- **YOUR INSTRUCTIONS**
Look below for the lines from the one with "Figure S3. R" to the one with "year * FHP estimate", and copy exactly those lines, both ends included.

** Opening DATA SUPPLIED block **

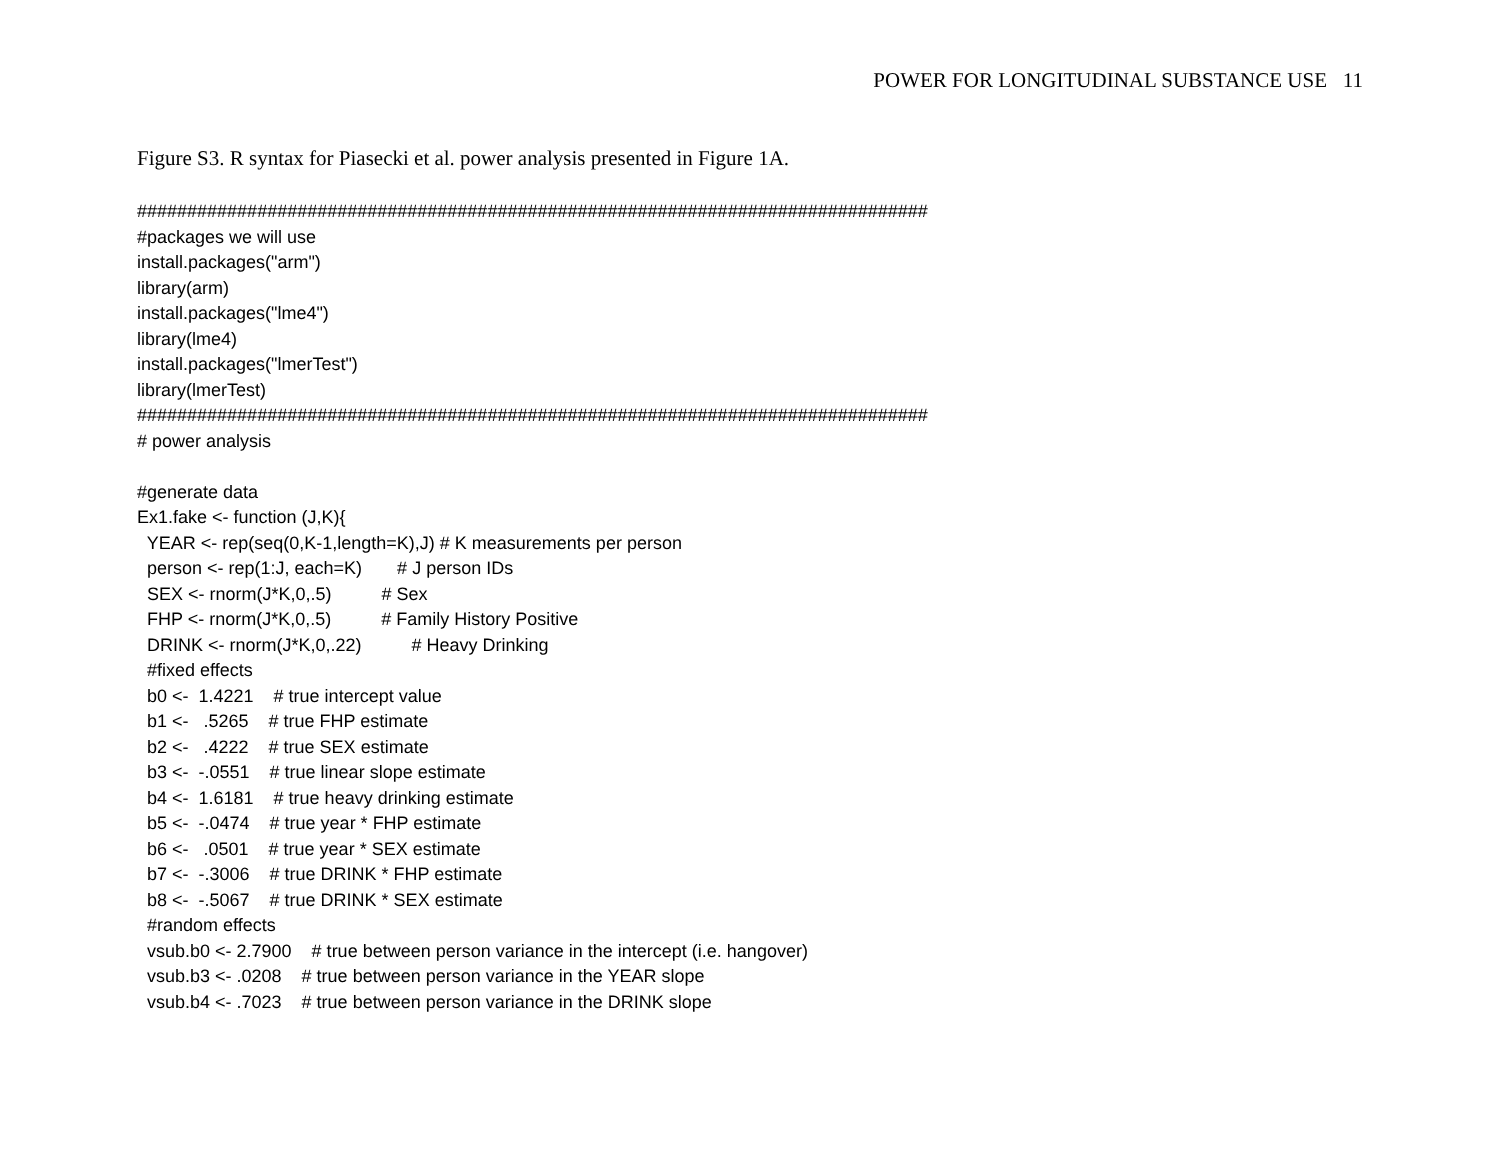POWER FOR LONGITUDINAL SUBSTANCE USE 11
Figure S3. R syntax for Piasecki et al. power analysis presented in Figure 1A.
###############################################################################
#packages we will use
install.packages("arm")
library(arm)
install.packages("lme4")
library(lme4)
install.packages("lmerTest")
library(lmerTest)
###############################################################################
# power analysis

#generate data
Ex1.fake <- function (J,K){
  YEAR <- rep(seq(0,K-1,length=K),J) # K measurements per person
  person <- rep(1:J, each=K)       # J person IDs
  SEX <- rnorm(J*K,0,.5)          # Sex
  FHP <- rnorm(J*K,0,.5)          # Family History Positive
  DRINK <- rnorm(J*K,0,.22)          # Heavy Drinking
  #fixed effects
  b0 <-  1.4221    # true intercept value
  b1 <-   .5265    # true FHP estimate
  b2 <-   .4222    # true SEX estimate
  b3 <-  -.0551    # true linear slope estimate
  b4 <-  1.6181    # true heavy drinking estimate
  b5 <-  -.0474    # true year * FHP estimate
  b6 <-   .0501    # true year * SEX estimate
  b7 <-  -.3006    # true DRINK * FHP estimate
  b8 <-  -.5067    # true DRINK * SEX estimate
  #random effects
  vsub.b0 <- 2.7900    # true between person variance in the intercept (i.e. hangover)
  vsub.b3 <- .0208    # true between person variance in the YEAR slope
  vsub.b4 <- .7023    # true between person variance in the DRINK slope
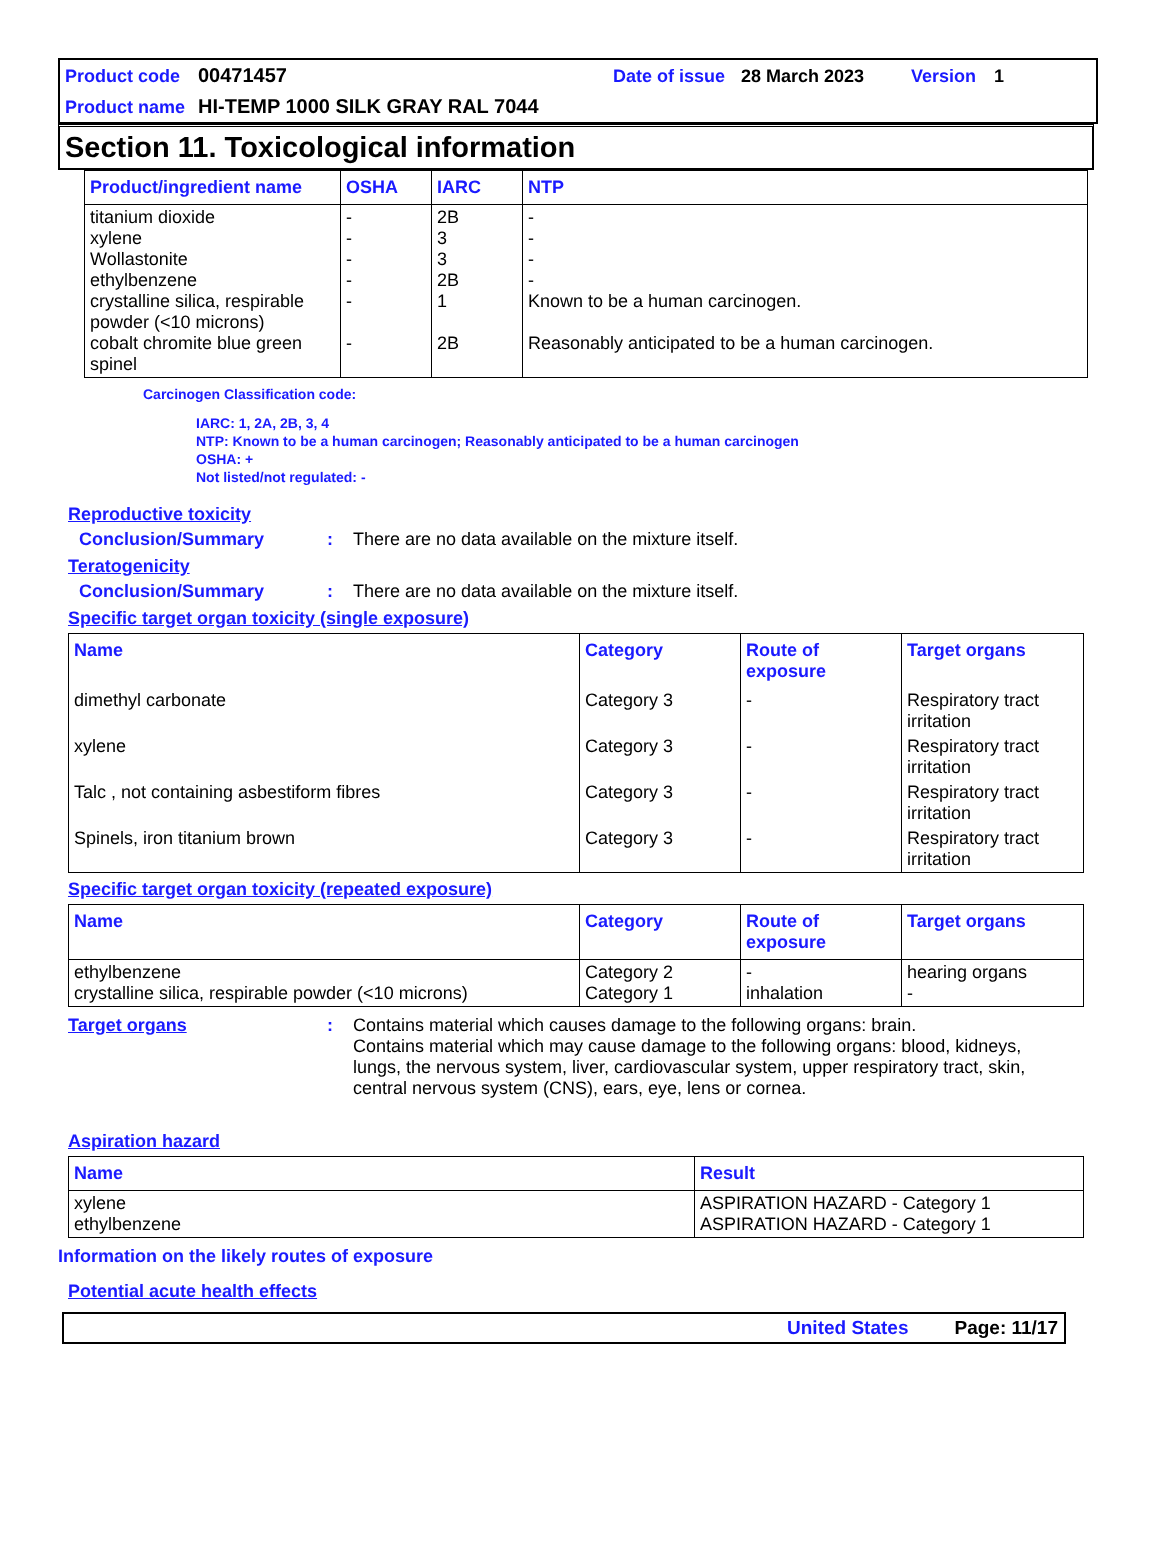Product code 00471457 Date of issue 28 March 2023 Version 1
Product name HI-TEMP 1000 SILK GRAY RAL 7044
Section 11. Toxicological information
| Product/ingredient name | OSHA | IARC | NTP |
| --- | --- | --- | --- |
| titanium dioxide xylene Wollastonite ethylbenzene crystalline silica, respirable powder (<10 microns) cobalt chromite blue green spinel | - - - - - - | 2B 3 3 2B 1 2B | - - - - Known to be a human carcinogen. Reasonably anticipated to be a human carcinogen. |
Carcinogen Classification code:
IARC: 1, 2A, 2B, 3, 4
NTP: Known to be a human carcinogen; Reasonably anticipated to be a human carcinogen
OSHA: +
Not listed/not regulated: -
Reproductive toxicity
Conclusion/Summary: There are no data available on the mixture itself.
Teratogenicity
Conclusion/Summary: There are no data available on the mixture itself.
Specific target organ toxicity (single exposure)
| Name | Category | Route of exposure | Target organs |
| --- | --- | --- | --- |
| dimethyl carbonate | Category 3 | - | Respiratory tract irritation |
| xylene | Category 3 | - | Respiratory tract irritation |
| Talc , not containing asbestiform fibres | Category 3 | - | Respiratory tract irritation |
| Spinels, iron titanium brown | Category 3 | - | Respiratory tract irritation |
Specific target organ toxicity (repeated exposure)
| Name | Category | Route of exposure | Target organs |
| --- | --- | --- | --- |
| ethylbenzene crystalline silica, respirable powder (<10 microns) | Category 2 Category 1 | - inhalation | hearing organs - |
Target organs: Contains material which causes damage to the following organs: brain.
Contains material which may cause damage to the following organs: blood, kidneys, lungs, the nervous system, liver, cardiovascular system, upper respiratory tract, skin, central nervous system (CNS), ears, eye, lens or cornea.
Aspiration hazard
| Name | Result |
| --- | --- |
| xylene ethylbenzene | ASPIRATION HAZARD - Category 1 ASPIRATION HAZARD - Category 1 |
Information on the likely routes of exposure
Potential acute health effects
United States Page: 11/17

** Closing DATA SUPPLIED block **

- **TASK RESULT**
Figure S3. R syntax for Piasecki et al. power analysis presented in Figure 1A.
###############################################################################
#packages we will use
install.packages("arm")
library(arm)
install.packages("lme4")
library(lme4)
install.packages("lmerTest")
library(lmerTest)
###############################################################################
# power analysis

#generate data
Ex1.fake <- function (J,K){
  YEAR <- rep(seq(0,K-1,length=K),J) # K measurements per person
  person <- rep(1:J, each=K)       # J person IDs
  SEX <- rnorm(J*K,0,.5)          # Sex
  FHP <- rnorm(J*K,0,.5)          # Family History Positive
  DRINK <- rnorm(J*K,0,.22)          # Heavy Drinking
  #fixed effects
  b0 <-  1.4221    # true intercept value
  b1 <-   .5265    # true FHP estimate
  b2 <-   .4222    # true SEX estimate
  b3 <-  -.0551    # true linear slope estimate
  b4 <-  1.6181    # true heavy drinking estimate
  b5 <-  -.0474    # true year * FHP estimate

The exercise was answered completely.